» GIVEN RECORDS:

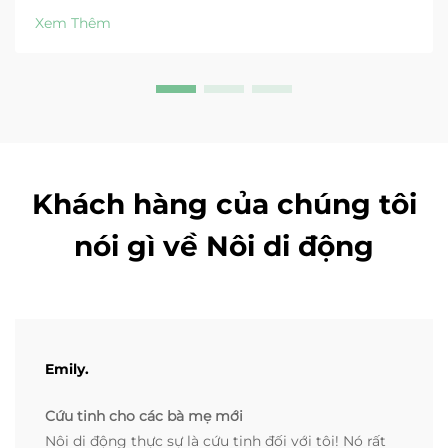
cấp đã được chứng nhận. Tải ngay danh sách kiểm tra
Xem Thêm
dành cho người mua.
Khách hàng của chúng tôi
nói gì về Nôi di động
Emily.
Cứu tinh cho các bà mẹ mới
Nôi di động thực sự là cứu tinh đối với tôi! Nó rất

» BRIEF: Render the text lines of all the records above as a JSON list of strings, one string per line, leaving out blank lines and the pictures.

» PROBLEM SOLUTION:
[
  "cấp đã được chứng nhận. Tải ngay danh sách kiểm tra",
  "Xem Thêm",
  "dành cho người mua.",
  "Khách hàng của chúng tôi",
  "nói gì về Nôi di động",
  "Emily.",
  "Cứu tinh cho các bà mẹ mới",
  "Nôi di động thực sự là cứu tinh đối với tôi! Nó rất"
]